Hi, I’m faced with a confusing situation and would appreciate any advice from anyone. My colleague trained some lora models and deploy SD with webui. He then found the performance is not satisfying (due to old GPU machines) and I’m assigned the task to improve it a little bit. I’m new to the SD area, and after some digging I found there’re roughly two mainstream architectures, i.e., CompVis (or stability-ai or A1111) and diffusers. I compared the performance of 3 methods: CompVis’ scripts/txt2img.py (assuming it’s close to webui), diffusers and onediff. The result showed that performance increases in the above order. But webui provides lot’s of additional functionalities like prompt weighting, dynamic lora loading/unloading, text inversion out-of-the-box. I know they could be achieved using diffusers and maybe some 3rdparty libs or customized code. So I’m planing to make use of diffusers’ pipeline, and integrate webui’s functionalities. But I’m not sure whether it’s worthy.

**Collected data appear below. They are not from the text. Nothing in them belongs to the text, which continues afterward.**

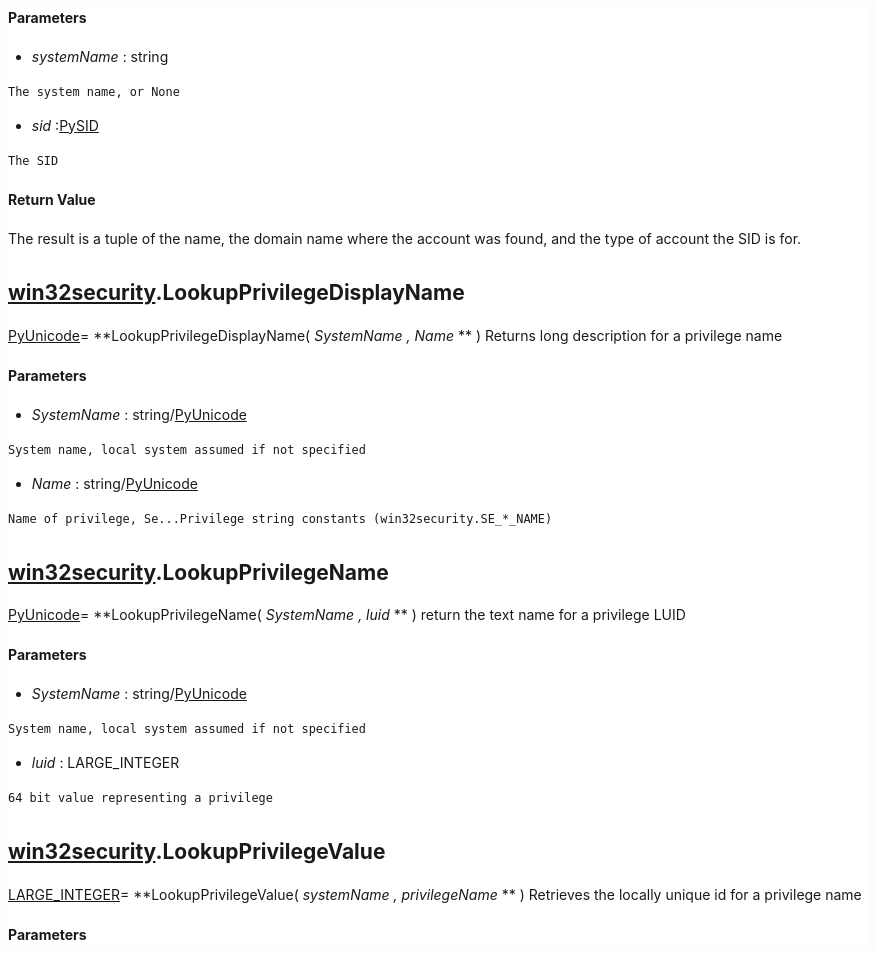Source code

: #### Parameters


  -  *systemName* : string

    The system name, or None

  -  *sid* :[PySID](README.md#PySID)

    The SID

#### Return Value
The result is a tuple of the name, the domain name where the account was found, and the type of account the SID is for.

## [win32security](README.md#win32security).LookupPrivilegeDisplayName

[PyUnicode](README.md#PyUnicode)= **LookupPrivilegeDisplayName( *SystemName*  *, Name* ** )
Returns long description for a privilege name

#### Parameters


  -  *SystemName* : string/[PyUnicode](README.md#PyUnicode)

    System name, local system assumed if not specified

  -  *Name* : string/[PyUnicode](README.md#PyUnicode)

    Name of privilege, Se...Privilege string constants (win32security.SE_*_NAME)

## [win32security](README.md#win32security).LookupPrivilegeName

[PyUnicode](README.md#PyUnicode)= **LookupPrivilegeName( *SystemName*  *, luid* ** )
return the text name for a privilege LUID

#### Parameters


  -  *SystemName* : string/[PyUnicode](README.md#PyUnicode)

    System name, local system assumed if not specified

  -  *luid* : LARGE_INTEGER

    64 bit value representing a privilege

## [win32security](README.md#win32security).LookupPrivilegeValue

[LARGE_INTEGER](LARGE.md#LARGEINTEGER)= **LookupPrivilegeValue( *systemName*  *, privilegeName* ** )
Retrieves the locally unique id for a privilege name

#### Parameters
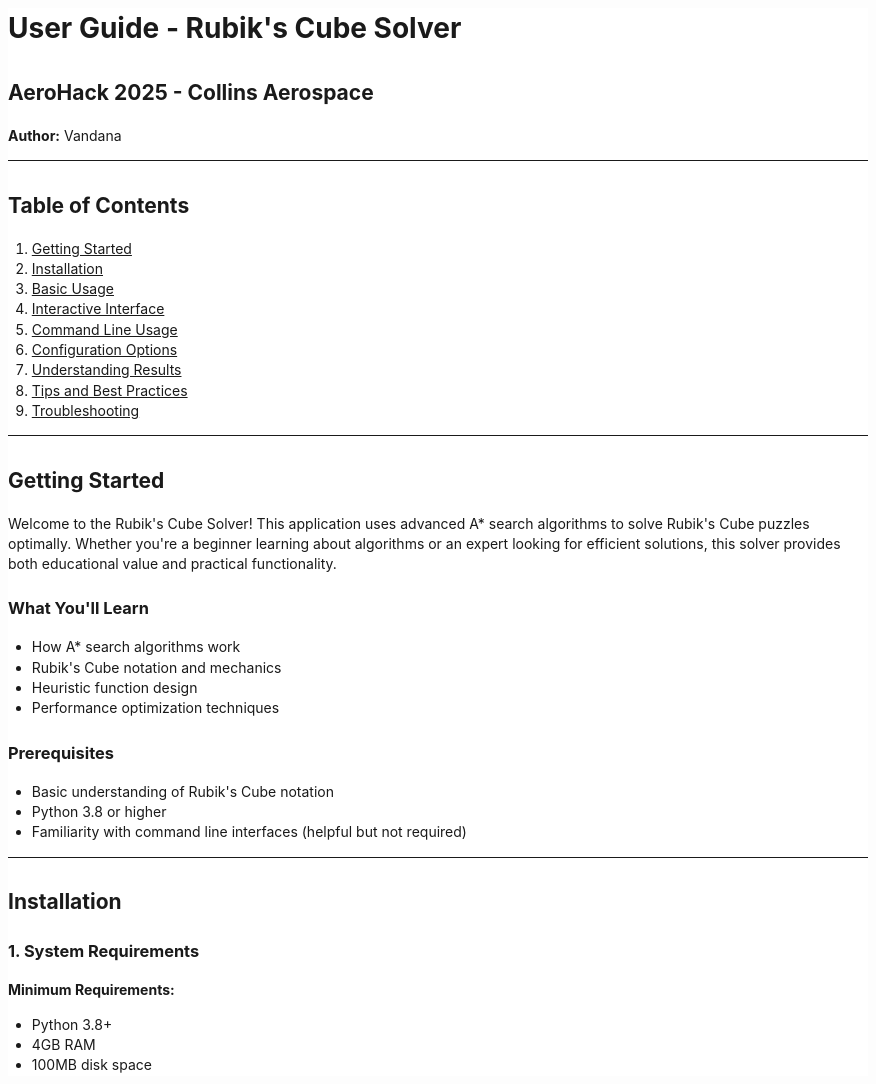 # User Guide - Rubik's Cube Solver

## AeroHack 2025 - Collins Aerospace
**Author:** Vandana

---

## Table of Contents

1. [Getting Started](#getting-started)
2. [Installation](#installation)
3. [Basic Usage](#basic-usage)
4. [Interactive Interface](#interactive-interface)
5. [Command Line Usage](#command-line-usage)
6. [Configuration Options](#configuration-options)
7. [Understanding Results](#understanding-results)
8. [Tips and Best Practices](#tips-and-best-practices)
9. [Troubleshooting](#troubleshooting)

---

## Getting Started

Welcome to the Rubik's Cube Solver! This application uses advanced A* search algorithms to solve Rubik's Cube puzzles optimally. Whether you're a beginner learning about algorithms or an expert looking for efficient solutions, this solver provides both educational value and practical functionality.

### What You'll Learn
- How A* search algorithms work
- Rubik's Cube notation and mechanics
- Heuristic function design
- Performance optimization techniques

### Prerequisites
- Basic understanding of Rubik's Cube notation
- Python 3.8 or higher
- Familiarity with command line interfaces (helpful but not required)

---

## Installation

### 1. System Requirements

**Minimum Requirements:**
- Python 3.8+
- 4GB RAM
- 100MB disk space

The SD world is evolving quickly, led by Stability AI, CompVis or RunwayML, and followed by the vast community, including HuggingFace. If I did it this way, next time when new features emerges I would have to wait for diffusers to catch up with it or make it myself, which is time or energy consuming. So I’m not sure whether this is a good approch for me.
To my knowledge, optimizations for SD include xformers, attention slicing, pytorch 2.0’s sdp. (Correct me if I’m mistaken. And I’d like to know if tensorrt or Nvidia’s FasterTransformer could make it further.) These are all included in diffusers and webui, so I’m not sure what causes the performance gap.
The same problem confused me. Any good solution have you found?
Our online services by now still use WebUI. But we’re planing to make Diffusers the default.
In my own experience, developing with Diffusers is way easier than with WebUI, since Diffusers provides more clear programing APIs. So, if you’re developing API services rather than a demo for non-developers to play with and show off your research achievements, I would recommend Diffusers.
IMO, However, due to the fast development of the Diffusion area, more and more functionalities would be integrated to the code base, and thus challenges the code design capabilities of developers. It’s very likely that Diffusers would become more and more complicated. Currently the different pipelines don’t share common code, which could be a big problem to maintainence. But till now, I still choose to work more with Diffusers than WebUI.
As for the speed of functionality integration, I think there’s no need to worry about Diffusers. Since it’s more easier to develop with, the community would quickly make things happen on it.
Furthermore, if you need to optimize the model, e.g., with TensorRT, it’s also easier to implement with Diffusers pipelines.
I agree your idea. But diffusers will produce some difference on the images comparing to webui’s. Maybe much time or energy will be needed to cover the gap. I think a git repo will be a good choice for ones who want a webui on diffusers.